--- GIVEN INSTRUCTION ---
Extract the stretch of the records below that runs from the line containing "family: Gesneriaceae" through the line containing "family: Celastraceae", including both of those lines, and copy it out without any changes.

────────────────

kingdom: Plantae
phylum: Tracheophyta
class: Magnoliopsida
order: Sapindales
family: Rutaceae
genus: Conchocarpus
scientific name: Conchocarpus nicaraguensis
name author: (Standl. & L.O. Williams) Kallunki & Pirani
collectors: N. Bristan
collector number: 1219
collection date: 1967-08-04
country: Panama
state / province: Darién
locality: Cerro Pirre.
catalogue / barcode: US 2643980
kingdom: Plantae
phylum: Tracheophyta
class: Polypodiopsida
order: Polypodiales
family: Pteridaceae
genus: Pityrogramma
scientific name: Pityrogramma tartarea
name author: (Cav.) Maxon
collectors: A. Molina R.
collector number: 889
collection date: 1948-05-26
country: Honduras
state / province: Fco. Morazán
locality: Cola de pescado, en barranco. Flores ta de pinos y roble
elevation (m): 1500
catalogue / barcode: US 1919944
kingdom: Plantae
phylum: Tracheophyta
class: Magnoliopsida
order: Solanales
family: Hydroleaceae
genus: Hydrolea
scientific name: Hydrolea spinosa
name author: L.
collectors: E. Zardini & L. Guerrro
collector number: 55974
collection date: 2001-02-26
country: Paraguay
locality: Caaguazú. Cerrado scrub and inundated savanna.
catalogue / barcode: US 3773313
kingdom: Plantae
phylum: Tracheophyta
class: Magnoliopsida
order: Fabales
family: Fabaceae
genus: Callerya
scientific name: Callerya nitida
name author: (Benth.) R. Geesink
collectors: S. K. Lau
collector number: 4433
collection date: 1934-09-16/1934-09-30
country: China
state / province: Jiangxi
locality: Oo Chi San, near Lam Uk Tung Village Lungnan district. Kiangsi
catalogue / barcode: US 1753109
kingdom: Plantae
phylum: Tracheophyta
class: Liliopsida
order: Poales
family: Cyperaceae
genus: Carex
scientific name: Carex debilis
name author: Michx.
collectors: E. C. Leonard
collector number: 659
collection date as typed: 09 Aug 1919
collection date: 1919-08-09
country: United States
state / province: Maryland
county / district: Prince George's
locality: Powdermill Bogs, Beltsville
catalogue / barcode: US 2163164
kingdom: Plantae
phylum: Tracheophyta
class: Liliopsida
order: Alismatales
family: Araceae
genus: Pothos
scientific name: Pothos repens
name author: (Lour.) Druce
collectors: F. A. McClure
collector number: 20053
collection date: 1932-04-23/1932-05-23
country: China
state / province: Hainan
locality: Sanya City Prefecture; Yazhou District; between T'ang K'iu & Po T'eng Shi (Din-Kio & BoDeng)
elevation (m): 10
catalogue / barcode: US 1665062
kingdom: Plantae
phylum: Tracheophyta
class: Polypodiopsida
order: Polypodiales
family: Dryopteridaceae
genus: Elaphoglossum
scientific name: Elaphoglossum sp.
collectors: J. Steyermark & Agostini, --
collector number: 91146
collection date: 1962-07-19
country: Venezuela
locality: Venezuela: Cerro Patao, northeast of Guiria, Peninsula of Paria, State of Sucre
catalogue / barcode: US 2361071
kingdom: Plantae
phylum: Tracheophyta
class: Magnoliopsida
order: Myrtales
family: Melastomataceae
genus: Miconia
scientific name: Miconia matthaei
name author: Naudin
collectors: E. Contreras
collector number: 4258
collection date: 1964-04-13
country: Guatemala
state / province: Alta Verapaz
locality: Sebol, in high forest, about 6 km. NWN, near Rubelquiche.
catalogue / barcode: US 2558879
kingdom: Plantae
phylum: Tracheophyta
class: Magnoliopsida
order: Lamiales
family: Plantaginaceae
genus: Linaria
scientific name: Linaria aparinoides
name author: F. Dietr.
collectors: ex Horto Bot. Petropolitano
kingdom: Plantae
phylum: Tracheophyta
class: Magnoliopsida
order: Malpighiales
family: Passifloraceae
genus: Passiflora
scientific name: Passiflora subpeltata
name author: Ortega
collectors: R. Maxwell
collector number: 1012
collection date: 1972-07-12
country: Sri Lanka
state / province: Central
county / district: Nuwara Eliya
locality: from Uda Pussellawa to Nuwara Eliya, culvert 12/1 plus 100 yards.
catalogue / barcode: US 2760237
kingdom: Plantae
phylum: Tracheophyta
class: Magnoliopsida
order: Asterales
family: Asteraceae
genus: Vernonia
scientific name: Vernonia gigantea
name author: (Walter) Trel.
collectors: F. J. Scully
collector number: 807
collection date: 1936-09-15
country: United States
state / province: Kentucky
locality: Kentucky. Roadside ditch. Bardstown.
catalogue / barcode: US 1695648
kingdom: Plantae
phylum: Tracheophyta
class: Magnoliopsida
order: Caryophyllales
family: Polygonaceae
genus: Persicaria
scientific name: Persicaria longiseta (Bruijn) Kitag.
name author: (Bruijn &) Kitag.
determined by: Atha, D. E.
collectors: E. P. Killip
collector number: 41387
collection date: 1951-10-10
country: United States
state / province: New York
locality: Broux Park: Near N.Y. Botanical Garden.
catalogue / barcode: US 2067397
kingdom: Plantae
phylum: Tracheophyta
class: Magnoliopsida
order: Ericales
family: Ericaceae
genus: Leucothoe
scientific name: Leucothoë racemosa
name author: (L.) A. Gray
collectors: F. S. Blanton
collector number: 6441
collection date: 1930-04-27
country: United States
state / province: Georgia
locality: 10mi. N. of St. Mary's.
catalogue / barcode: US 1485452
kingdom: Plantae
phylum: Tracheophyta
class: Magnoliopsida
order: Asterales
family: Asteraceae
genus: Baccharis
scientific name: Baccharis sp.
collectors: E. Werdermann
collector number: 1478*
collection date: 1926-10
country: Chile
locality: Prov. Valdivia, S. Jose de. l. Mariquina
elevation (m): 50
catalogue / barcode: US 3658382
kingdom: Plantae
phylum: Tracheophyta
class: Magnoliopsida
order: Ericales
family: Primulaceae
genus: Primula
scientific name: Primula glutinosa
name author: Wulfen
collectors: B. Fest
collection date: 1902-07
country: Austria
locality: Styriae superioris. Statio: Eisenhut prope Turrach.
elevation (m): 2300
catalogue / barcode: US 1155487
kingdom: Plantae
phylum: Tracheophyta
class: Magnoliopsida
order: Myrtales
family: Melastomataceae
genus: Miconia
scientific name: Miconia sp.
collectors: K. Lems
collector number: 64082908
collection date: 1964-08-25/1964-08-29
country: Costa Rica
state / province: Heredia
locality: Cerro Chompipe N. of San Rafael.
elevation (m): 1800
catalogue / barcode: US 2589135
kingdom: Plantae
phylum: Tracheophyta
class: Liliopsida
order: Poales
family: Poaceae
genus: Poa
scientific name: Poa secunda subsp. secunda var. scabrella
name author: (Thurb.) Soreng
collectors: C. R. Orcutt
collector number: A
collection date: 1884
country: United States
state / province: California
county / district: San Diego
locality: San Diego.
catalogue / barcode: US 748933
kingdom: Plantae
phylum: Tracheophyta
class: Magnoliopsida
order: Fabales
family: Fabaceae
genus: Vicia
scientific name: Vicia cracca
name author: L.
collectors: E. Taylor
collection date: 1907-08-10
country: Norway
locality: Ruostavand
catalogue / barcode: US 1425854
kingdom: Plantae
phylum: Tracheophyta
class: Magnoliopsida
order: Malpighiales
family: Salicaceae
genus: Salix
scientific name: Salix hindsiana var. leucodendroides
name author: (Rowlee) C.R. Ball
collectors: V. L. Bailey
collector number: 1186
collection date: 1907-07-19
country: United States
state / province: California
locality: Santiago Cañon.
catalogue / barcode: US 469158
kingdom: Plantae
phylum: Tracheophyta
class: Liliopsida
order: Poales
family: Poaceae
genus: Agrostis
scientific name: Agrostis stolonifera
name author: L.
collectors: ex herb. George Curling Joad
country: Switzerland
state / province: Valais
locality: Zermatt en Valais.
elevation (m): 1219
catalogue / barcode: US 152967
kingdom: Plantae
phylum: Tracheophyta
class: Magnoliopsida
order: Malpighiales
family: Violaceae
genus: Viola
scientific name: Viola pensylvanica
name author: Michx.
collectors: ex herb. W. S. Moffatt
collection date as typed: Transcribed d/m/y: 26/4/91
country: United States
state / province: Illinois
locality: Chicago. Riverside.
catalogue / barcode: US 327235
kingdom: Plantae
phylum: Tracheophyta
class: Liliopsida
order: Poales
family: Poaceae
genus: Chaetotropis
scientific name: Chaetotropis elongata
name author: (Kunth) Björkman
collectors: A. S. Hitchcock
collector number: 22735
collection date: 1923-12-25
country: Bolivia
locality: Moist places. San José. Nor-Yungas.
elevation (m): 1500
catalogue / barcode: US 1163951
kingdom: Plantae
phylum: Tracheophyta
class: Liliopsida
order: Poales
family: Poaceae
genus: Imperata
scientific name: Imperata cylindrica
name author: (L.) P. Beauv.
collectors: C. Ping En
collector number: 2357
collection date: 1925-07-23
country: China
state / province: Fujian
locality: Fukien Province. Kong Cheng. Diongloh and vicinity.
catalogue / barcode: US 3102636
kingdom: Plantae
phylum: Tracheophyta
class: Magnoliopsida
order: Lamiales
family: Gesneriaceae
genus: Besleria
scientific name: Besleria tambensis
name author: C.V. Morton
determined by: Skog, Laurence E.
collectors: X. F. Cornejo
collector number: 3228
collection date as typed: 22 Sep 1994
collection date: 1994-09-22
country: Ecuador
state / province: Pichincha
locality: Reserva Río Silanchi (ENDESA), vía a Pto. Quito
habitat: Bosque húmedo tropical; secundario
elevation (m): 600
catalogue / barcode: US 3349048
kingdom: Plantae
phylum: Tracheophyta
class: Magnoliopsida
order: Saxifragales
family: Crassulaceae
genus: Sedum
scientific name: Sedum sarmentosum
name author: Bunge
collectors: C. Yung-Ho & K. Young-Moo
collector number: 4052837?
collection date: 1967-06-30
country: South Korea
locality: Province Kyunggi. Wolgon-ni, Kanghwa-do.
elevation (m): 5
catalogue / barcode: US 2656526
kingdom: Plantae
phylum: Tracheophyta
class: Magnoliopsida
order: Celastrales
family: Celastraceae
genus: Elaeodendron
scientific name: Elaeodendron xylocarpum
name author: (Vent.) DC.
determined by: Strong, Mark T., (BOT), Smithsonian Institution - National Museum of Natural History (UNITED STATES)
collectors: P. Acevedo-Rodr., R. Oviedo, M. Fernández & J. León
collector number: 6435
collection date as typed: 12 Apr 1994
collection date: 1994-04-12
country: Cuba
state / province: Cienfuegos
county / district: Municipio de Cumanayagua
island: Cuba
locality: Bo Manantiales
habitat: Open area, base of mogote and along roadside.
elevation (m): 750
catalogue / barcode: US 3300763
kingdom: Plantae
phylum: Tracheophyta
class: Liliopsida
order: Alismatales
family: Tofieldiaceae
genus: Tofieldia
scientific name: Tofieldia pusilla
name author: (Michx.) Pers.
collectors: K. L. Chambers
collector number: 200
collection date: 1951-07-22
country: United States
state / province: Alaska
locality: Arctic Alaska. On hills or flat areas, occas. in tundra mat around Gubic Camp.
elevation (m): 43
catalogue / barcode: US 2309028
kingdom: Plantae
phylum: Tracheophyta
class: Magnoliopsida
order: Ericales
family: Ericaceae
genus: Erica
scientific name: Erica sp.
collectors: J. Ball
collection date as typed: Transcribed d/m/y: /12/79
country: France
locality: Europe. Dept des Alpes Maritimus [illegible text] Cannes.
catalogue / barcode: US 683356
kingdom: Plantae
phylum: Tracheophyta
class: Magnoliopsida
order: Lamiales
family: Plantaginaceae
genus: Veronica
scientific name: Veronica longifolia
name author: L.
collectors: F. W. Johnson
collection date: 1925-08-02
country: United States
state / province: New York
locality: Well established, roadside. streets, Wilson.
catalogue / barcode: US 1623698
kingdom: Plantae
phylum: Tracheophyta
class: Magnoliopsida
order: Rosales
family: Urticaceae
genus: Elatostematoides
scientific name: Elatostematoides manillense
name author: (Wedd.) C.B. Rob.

────────────────

--- EXERCISE RESULT ---
family: Gesneriaceae
genus: Besleria
scientific name: Besleria tambensis
name author: C.V. Morton
determined by: Skog, Laurence E.
collectors: X. F. Cornejo
collector number: 3228
collection date as typed: 22 Sep 1994
collection date: 1994-09-22
country: Ecuador
state / province: Pichincha
locality: Reserva Río Silanchi (ENDESA), vía a Pto. Quito
habitat: Bosque húmedo tropical; secundario
elevation (m): 600
catalogue / barcode: US 3349048
kingdom: Plantae
phylum: Tracheophyta
class: Magnoliopsida
order: Saxifragales
family: Crassulaceae
genus: Sedum
scientific name: Sedum sarmentosum
name author: Bunge
collectors: C. Yung-Ho & K. Young-Moo
collector number: 4052837?
collection date: 1967-06-30
country: South Korea
locality: Province Kyunggi. Wolgon-ni, Kanghwa-do.
elevation (m): 5
catalogue / barcode: US 2656526
kingdom: Plantae
phylum: Tracheophyta
class: Magnoliopsida
order: Celastrales
family: Celastraceae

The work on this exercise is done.